- Interactive map of Blackduck State Forest

Geography
- Location: Beltrami and Itasca counties, Minnesota, United States
- Coordinates: 47°38′32″N 94°20′23″W﻿ / ﻿47.64215°N 94.3396°W
- Area: 125,529 acres (50,800 ha)

Administration
- Established: 1935
- Authority: Minnesota Department of Natural Resources, Counties
- Website: www.dnr.state.mn.us/state_forests/sft00008/index.html

Ecology
- WWF Classification: Western Great Lakes forests
- EPA Classification: Northern Lakes and Forests

= Blackduck State Forest =

State forest in Minnesota, United States

The Blackduck State Forest is a state forest near the town of Blackduck, located in Beltrami and Itasca counties in Minnesota. It is adjacent to the Buena Vista State Forest and the federally managed Chippewa National Forest. It is managed primarily by the Minnesota Department of Natural Resources and the counties.

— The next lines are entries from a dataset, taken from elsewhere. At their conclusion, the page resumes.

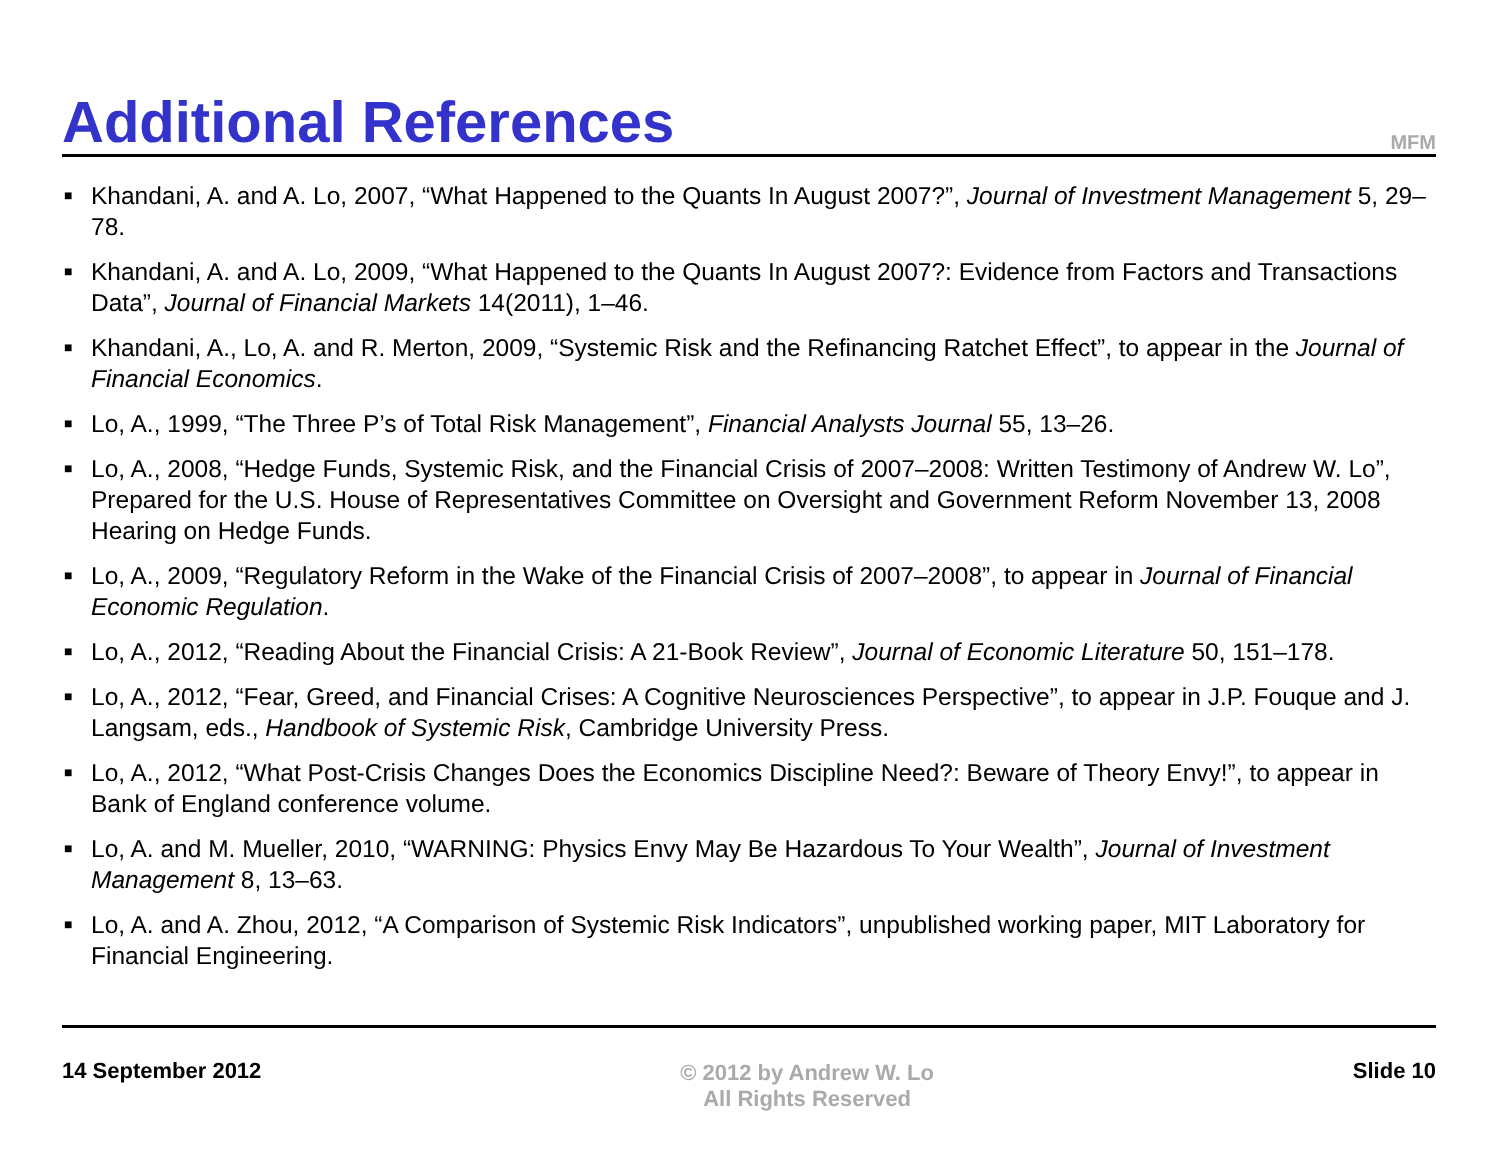Additional References
MFM
■ Khandani, A. and A. Lo, 2007, “What Happened to the Quants In August 2007?”, Journal of Investment Management 5, 29–78.
■ Khandani, A. and A. Lo, 2009, “What Happened to the Quants In August 2007?: Evidence from Factors and Transactions Data”, Journal of Financial Markets 14(2011), 1–46.
■ Khandani, A., Lo, A. and R. Merton, 2009, “Systemic Risk and the Refinancing Ratchet Effect”, to appear in the Journal of Financial Economics.
■ Lo, A., 1999, “The Three P’s of Total Risk Management”, Financial Analysts Journal 55, 13–26.
■ Lo, A., 2008, “Hedge Funds, Systemic Risk, and the Financial Crisis of 2007–2008: Written Testimony of Andrew W. Lo”, Prepared for the U.S. House of Representatives Committee on Oversight and Government Reform November 13, 2008 Hearing on Hedge Funds.
■ Lo, A., 2009, “Regulatory Reform in the Wake of the Financial Crisis of 2007–2008”, to appear in Journal of Financial Economic Regulation.
■ Lo, A., 2012, “Reading About the Financial Crisis: A 21-Book Review”, Journal of Economic Literature 50, 151–178.
■ Lo, A., 2012, “Fear, Greed, and Financial Crises: A Cognitive Neurosciences Perspective”, to appear in J.P. Fouque and J. Langsam, eds., Handbook of Systemic Risk, Cambridge University Press.
■ Lo, A., 2012, “What Post-Crisis Changes Does the Economics Discipline Need?: Beware of Theory Envy!”, to appear in Bank of England conference volume.
■ Lo, A. and M. Mueller, 2010, “WARNING: Physics Envy May Be Hazardous To Your Wealth”, Journal of Investment Management 8, 13–63.
■ Lo, A. and A. Zhou, 2012, “A Comparison of Systemic Risk Indicators”, unpublished working paper, MIT Laboratory for Financial Engineering.
14 September 2012 © 2012 by Andrew W. Lo
All Rights Reserved
Slide 10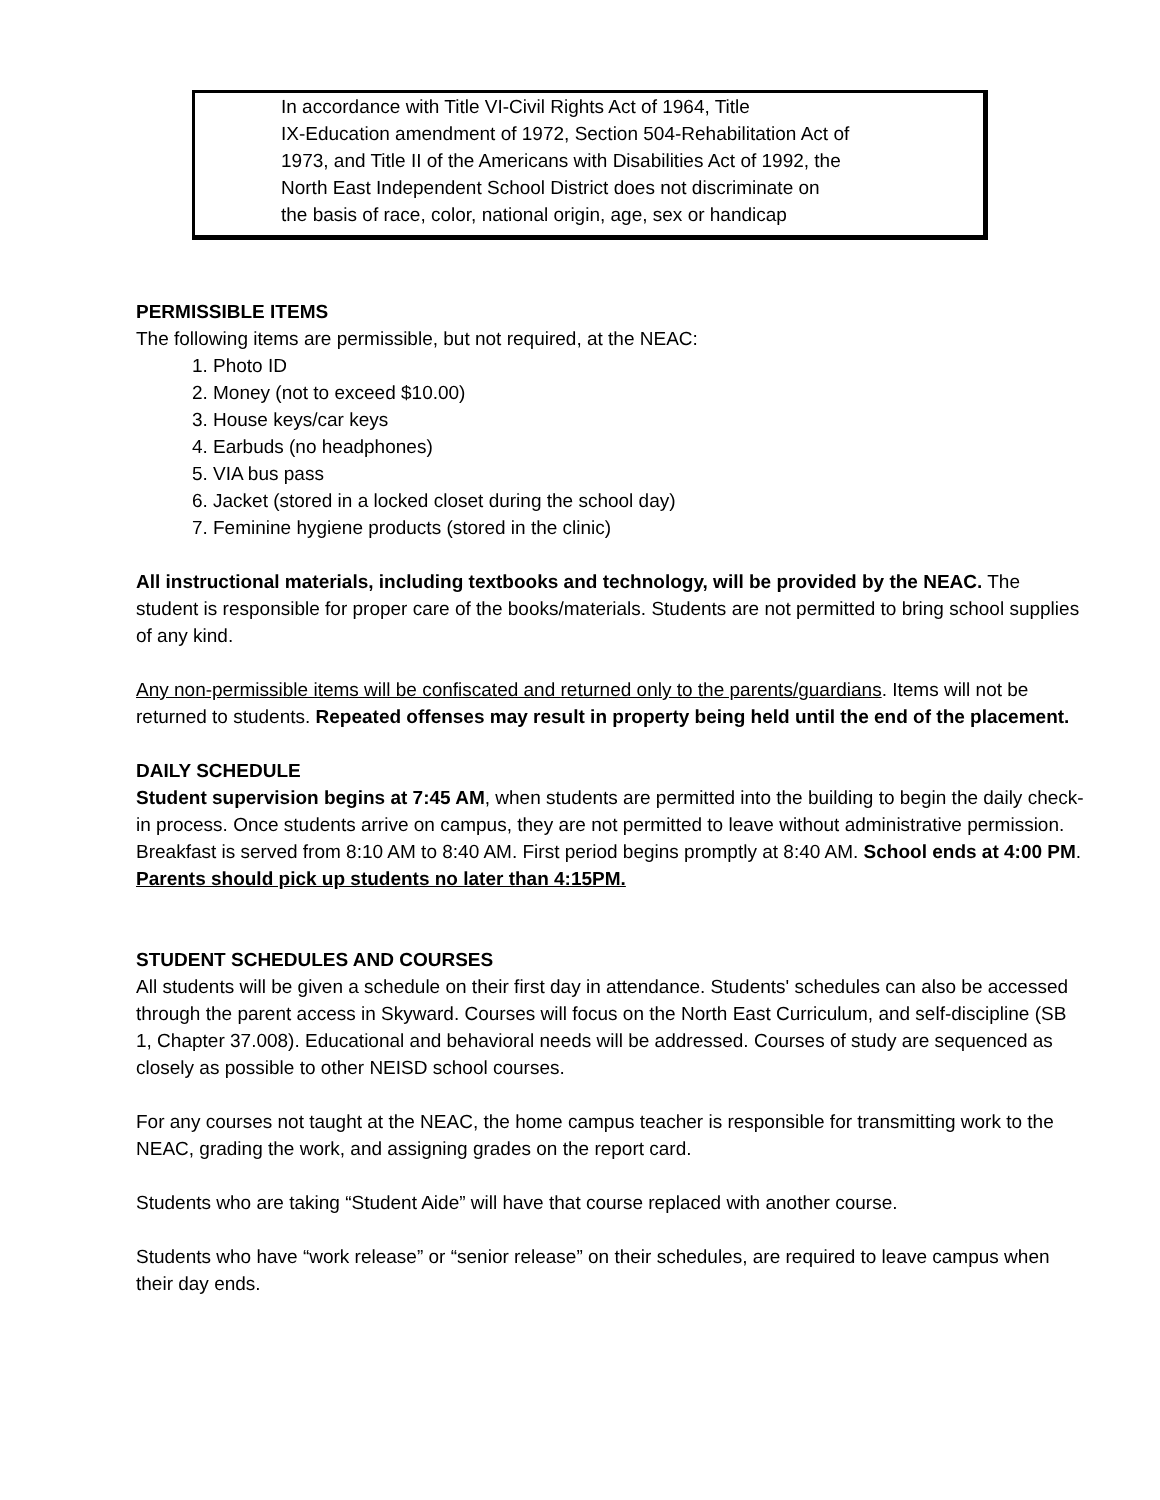In accordance with Title VI-Civil Rights Act of 1964, Title
IX-Education amendment of 1972, Section 504-Rehabilitation Act of
1973, and Title II of the Americans with Disabilities Act of 1992, the
North East Independent School District does not discriminate on
the basis of race, color, national origin, age, sex or handicap
PERMISSIBLE ITEMS
The following items are permissible, but not required, at the NEAC:
1. Photo ID
2. Money (not to exceed $10.00)
3. House keys/car keys
4. Earbuds (no headphones)
5. VIA bus pass
6. Jacket (stored in a locked closet during the school day)
7. Feminine hygiene products (stored in the clinic)
All instructional materials, including textbooks and technology, will be provided by the NEAC. The student is responsible for proper care of the books/materials. Students are not permitted to bring school supplies of any kind.
Any non-permissible items will be confiscated and returned only to the parents/guardians. Items will not be returned to students. Repeated offenses may result in property being held until the end of the placement.
DAILY SCHEDULE
Student supervision begins at 7:45 AM, when students are permitted into the building to begin the daily check-in process. Once students arrive on campus, they are not permitted to leave without administrative permission. Breakfast is served from 8:10 AM to 8:40 AM. First period begins promptly at 8:40 AM. School ends at 4:00 PM. Parents should pick up students no later than 4:15PM.
STUDENT SCHEDULES AND COURSES
All students will be given a schedule on their first day in attendance. Students' schedules can also be accessed through the parent access in Skyward. Courses will focus on the North East Curriculum, and self-discipline (SB 1, Chapter 37.008). Educational and behavioral needs will be addressed. Courses of study are sequenced as closely as possible to other NEISD school courses.
For any courses not taught at the NEAC, the home campus teacher is responsible for transmitting work to the NEAC, grading the work, and assigning grades on the report card.
Students who are taking “Student Aide” will have that course replaced with another course.
Students who have “work release” or “senior release” on their schedules, are required to leave campus when their day ends.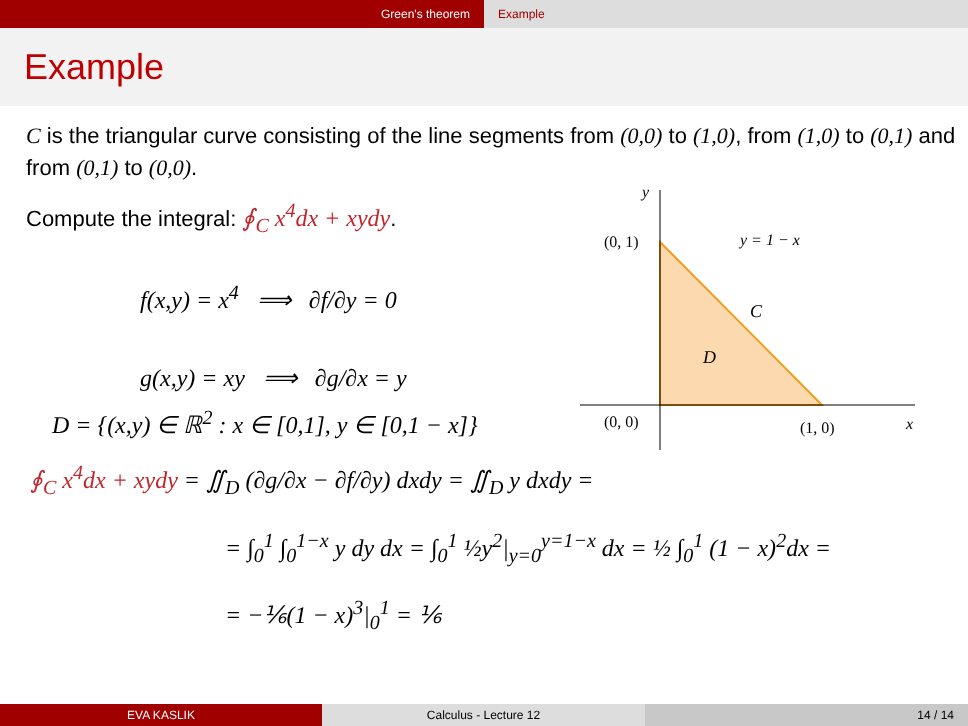Green's theorem Example
Example
C is the triangular curve consisting of the line segments from (0,0) to (1,0), from (1,0) to (0,1) and from (0,1) to (0,0).
Compute the integral: ∮<sub>C</sub> x<sup>4</sup>dx + xydy.
f(x,y) = x<sup>4</sup> ⟹ ∂f/∂y = 0
g(x,y) = xy ⟹ ∂g/∂x = y
D = {(x,y) ∈ ℝ<sup>2</sup> : x ∈ [0,1], y ∈ [0,1 − x]}
∮<sub>C</sub> x<sup>4</sup>dx + xydy = ∬<sub>D</sub> (∂g/∂x − ∂f/∂y) dxdy = ∬<sub>D</sub> y dxdy =
= ∫<sub>0</sub><sup>1</sup> ∫<sub>0</sub><sup>1−x</sup> y dy dx = ∫<sub>0</sub><sup>1</sup> ½y<sup>2</sup>|<sub>y=0</sub><sup>y=1−x</sup> dx = ½ ∫<sub>0</sub><sup>1</sup> (1 − x)<sup>2</sup>dx =
= −⅙(1 − x)<sup>3</sup>|<sub>0</sub><sup>1</sup> = ⅙
y
x
(0, 1)
(0, 0)
(1, 0)
y = 1 − x
C
D
EVA KASLIK Calculus - Lecture 12 14 / 14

The landscape is hilly and mixed soils are a result of the area's glacial history. Aspen and northern hardwoods dominate the upland sites, and black spruce, tamarack, and northern white cedar cover lowland sites.

Outdoor recreation opportunities include cross-country skiing, snowmobiling and hiking trails. Hunting and picnicking sites are located through the forest, and there is boating access to the Chippewa Forest's waters.